Wind tube

This is a very simple and yet very effective exhibit. Basically just a fan blowing upwards past a gap into a clear tube. Visitors can make different flying machines out of paper, polythene, paperclips or whatever, put them in and see what happens. It is an exhibit which can captivate a one year old or a PhD engineer.

We have made a variety of these, and the top of the tube can be up to 3m high

Gear Table

This has all of the features of the gear wall exhibit but it is horizontal rather than vertical. You can make gear trains, reciprocating motions, waving hands etc. With the added feature of making things spin in the centre.


Magnetic Gear Wall

Mechanisms are fascinating, and extremely important to our world, from power stations to electric toothbrushes. You may want to build a complicated machine or just make some gears turn, or anything in between. Allowing you to learn about mechanisms as you play.

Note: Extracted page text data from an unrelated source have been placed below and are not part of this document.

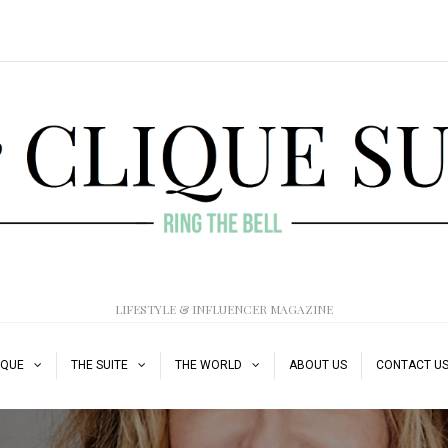
LIFESTYLE & INFLUENCER MAGAZINE
IQUE
THE SUITE
THE WORLD
ABOUT US
CONTACT U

It is based around magnetic hubs which hold gears and pulleys in between them.

Disappearing image - LCD monitor

This basically consists of a monitor and piece of polariser. However the monitor has had the outer piece of polariser scraped off. This means that all the light that gets through the rear polariser can always get through. But if you look through a polariser you can see the picture again. Rotating the polariser by 90 degrees will of course let through all the light which was previously blocked, so inverting the image.

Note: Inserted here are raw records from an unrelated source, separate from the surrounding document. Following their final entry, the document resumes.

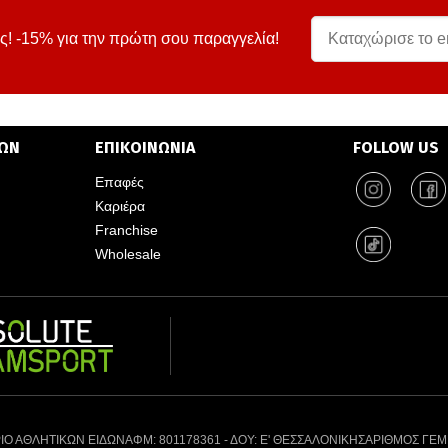
ς! -15% για την πρώτη σου παραγγελία!
ΤΩΝ
ΕΠΙΚΟΙΝΩΝΙΑ
FOLLOW US
Επαφές
Καριέρα
Franchise
Wholesale
ΙΟ ΑΘΛΗΤΙΚΩΝ ΕΙΔΩΝ
ΑΦΜ: 801178361 - ΔΟΥ: Ε' ΘΕΣΣΑΛΟΝΙΚΗΣ
ΑΡΙΘΜΟΣ ΓΕΜ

This shows how a piece of physics can be used in something we use every day.

Modular Ball Run

See our more recent versions

The ball run consists of a steel sheet, that you can use magnets to attach various tubes gullies and other devices for the ball to run down

To get the ball back up to the top there are a series of blowers set back into the wall (so you can bridge over them with the tubes and build even more complex ball runs).

Ball run

Our version uses ping pong balls that can be blown up tubes, and then controlled on their way down by channels, that stick to a steel wall.

It has been incredibly successful, and will fascinate 2 year olds, PhD engineers, and everyone in between. Fans in the tubes blow the balls back up to the top which gives an immediate task - to make the balls keep circulating. Doing this once is quite easy, doing it reliably is much more difficult, and involves using trial, improvement, and empirical learning, all vital for real engineering.